In general, as can be seen from the example below, characters in Ruins & Ronin do not look very different those from Swords & Wizardry. Very simple and very easy, but lacking in flavour.
Megumi the Pious, Level 1 Sohei
Str: 6 (-1) Int: 14 Wis: 15 (+1)
Con: 12 Dex: 6 (-1) Chr: 4 (-1)
Hit Points: 4 Save: 14 (+2 vs. Death & Poison)
Armour Class: 5 Ascending Armour Class: 14
Masakari (1d6); Haidate, Hara-ate, Jingasa; 17gp
In terms of support, Ruins & Ronin comes with a complete spell list for both the Shugenja and the Sohei character classes; a complete set of monsters; and an array of magical items. Unfortunately, the spells on both lists appear to have been lifted wholesale from the lists for the Cleric and the Magic-User classes from Swords & Wizardry without either a single re-design or single re-naming. So another opportunity to add flavour to the game has been lost. That changes though, when it comes to the monsters and the magical artefacts. Classic monsters from Dungeons & Dragons, such as Black Puddings, Gelatinous Cubes, Hell Hounds, and Treants are joined by an Oriental bestiary that includes Bakemono-Toro, Fox Monks, Kyonshi (Hopping Vampires), Oni, and Tengu. Some classic Dungeons & Dragons monsters have been altered, such as the Lizard Samurai and the Naga, but on the whole, the number and type of monsters listed is impressive, even if it feels odd to mix them up so. The magical items are more straightforward. Basic weapons, wands, scrolls, potions, and so on, work in Ruins & Ronin just as well as they do in Swords & Wizardry, but the author adds items such as the Brush of Translation, which allows the wielder to understand any spoken language; the Dancing Fan, which gives the user a Charisma of 18 when dancing; and the Scholars’ Fan, which automatically swats flies, shields the owner from the sun, and flutters gently to provide a breeze. Thee really do add touches of detail and flavour to the game, and hint at the potential in a samurai themed Retroclone.
So far then, that is what is to be found in the pages of Ruins & Ronin. This leaves what is not to be found between its covers. The first of these is an adventure, so we have no idea how the game is meant to be played, an adventure being perhaps, the best way of showcasing this aspect of the game. The second of these is advice for the GM. Well, to be fair, Ruins & Ronin does include some advice for the GM. Yet that advice amounts to barely more than a page, and the rest that takes the advice for the GM up to a page and a half is a guide to when and how to hand out Experience Points. The actual advice though, can be best summed up as, “Make it up yourself.” Or rather, “Make everything up yourself.” Even then, it is not original, being another section reprinted from the Swords & Wizardry White Box rule set.

Stored records:
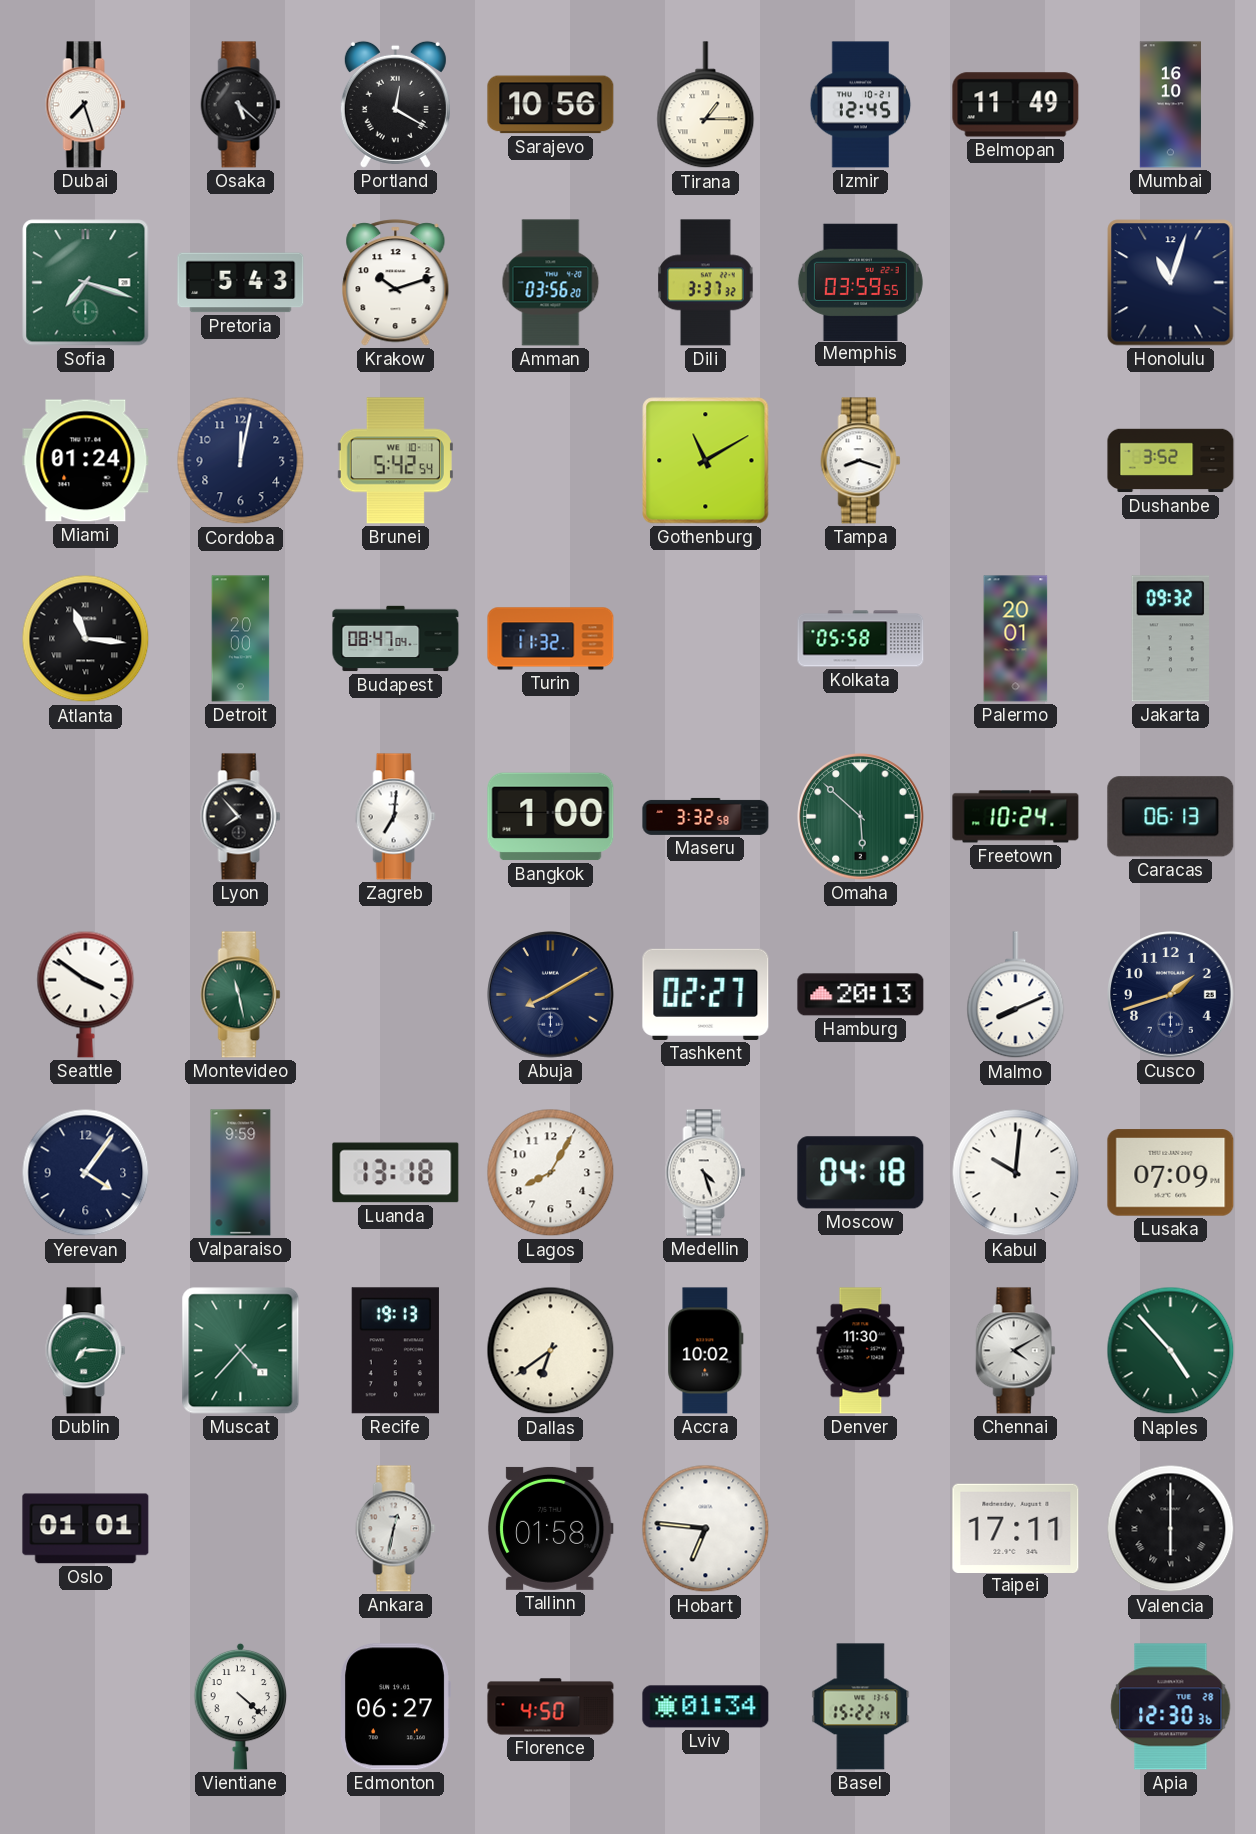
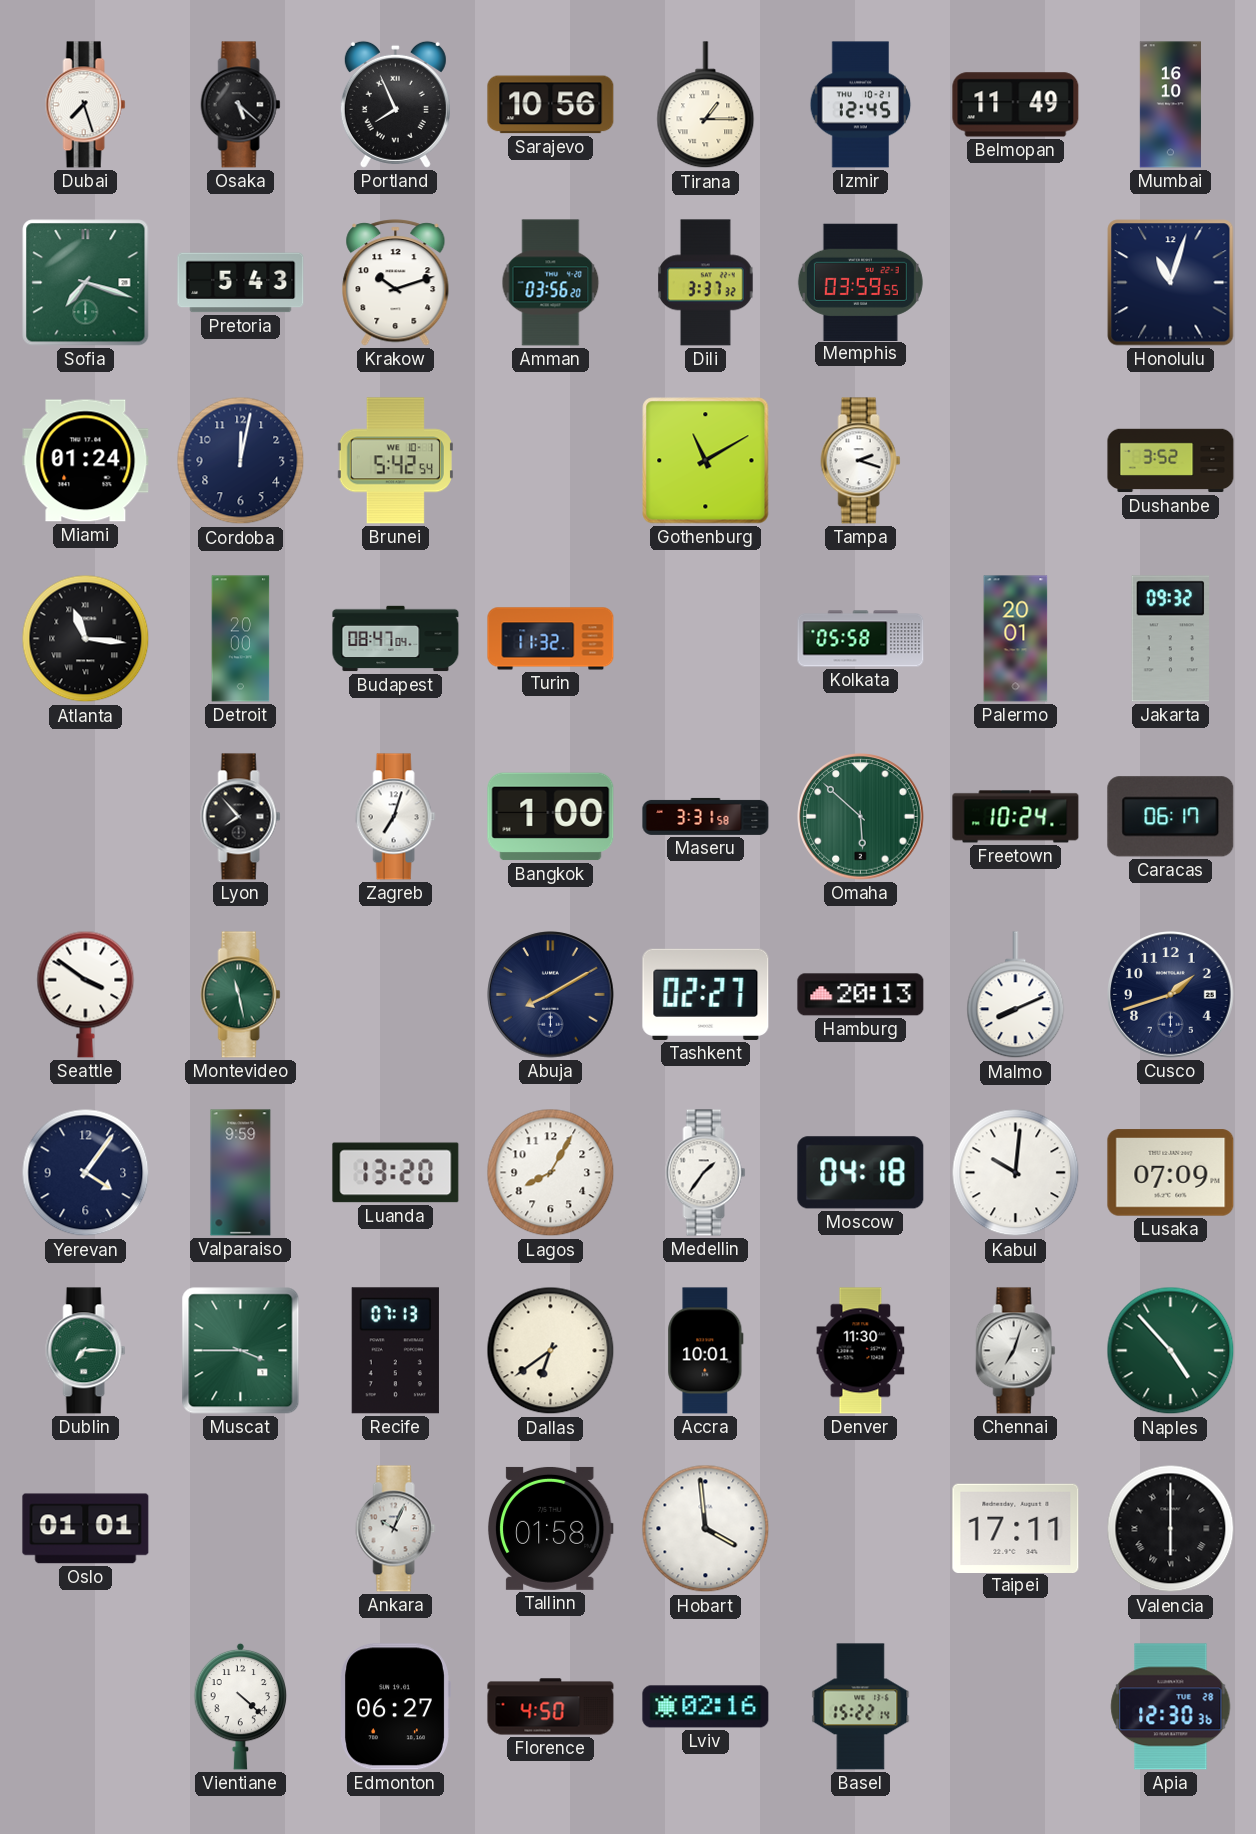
Portland: 12:20 -> 7:56
Tampa: 8:18 -> 2:18
Zagreb: 7:01 -> 7:03
Maseru: 3:32 -> 3:31
Caracas: 06:13 -> 06:17
Luanda: 13:18 -> 13:20
Medellin: 4:27 -> 1:36
Muscat: 4:37 -> 3:45
Recife: 19:13 -> 07:13
Accra: 10:02 -> 10:01
Chennai: 4:10 -> 7:03
Ankara: 12:32 -> 10:04
Hobart: 6:46 -> 3:59
Lviv: 01:34 -> 02:16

* **Parts of the exercise**
1. Present the records, starting at the beginning of the records and ending at the line containing "Ankara: 12:32 -> 10:04", as a Markdown table with the columns Number and Record line, skipping blank lines. Leave the pictures out of the table.
2. Continue the review of Ruins & Ronin, picking up right after its last sentence.
The text and the records are unrelated material.

* **Responses to the tasks**
1.
| Number | Record line |
|---|---|
| 1 | Portland: 12:20 -> 7:56 |
| 2 | Tampa: 8:18 -> 2:18 |
| 3 | Zagreb: 7:01 -> 7:03 |
| 4 | Maseru: 3:32 -> 3:31 |
| 5 | Caracas: 06:13 -> 06:17 |
| 6 | Luanda: 13:18 -> 13:20 |
| 7 | Medellin: 4:27 -> 1:36 |
| 8 | Muscat: 4:37 -> 3:45 |
| 9 | Recife: 19:13 -> 07:13 |
| 10 | Accra: 10:02 -> 10:01 |
| 11 | Chennai: 4:10 -> 7:03 |
| 12 | Ankara: 12:32 -> 10:04 |

2.
Now that advice would have been fine in 1974 and Ruins & Ronin was my first RPG. Plus the fact that I had grown in Japan, and was well steeped in the chanbara movie genre. None of this is true, nor was it true for anyone in 2009 when this book was first published, and nor is it true for anyone reading this review right now. What is also true is that Ruins & Ronin is not trying to be a medieval Japanese culture game, a game of high honour in which tea ceremonies and the composing of haiku figure prominently, so the omission of such details are understandable. Yet the truth is that Ruins & Ronin is actually doing a genre, the chanbara movie genre, and the author omits any discussion of that genre. In doing so, he undermines his own work, because a discussion of the genre, and that would include a list of its inspirations much like Advanced Dungeons & Dragons’ Appendix N, would have explored the very point of Ruins & Ronin. That its fantasy is oriental in origin, and so is very different to the Western fantasy of Dungeons & Dragons or Swords & Wizardry. The difference between the two is why anyone would want to play Ruins & Ronin.
Physically, Ruins & Ronin is decently put together. The cover is excellent, but while the internal layout is clean and tidy, there is not another single piece of artwork in the book. None of the book’s new creatures are illustrated and neither are the new magical items. Which is a pity given how spacious the book is and how much of the book is devoted to the creatures, monsters, and spirits of the Orient, and that is before you get to the magical items.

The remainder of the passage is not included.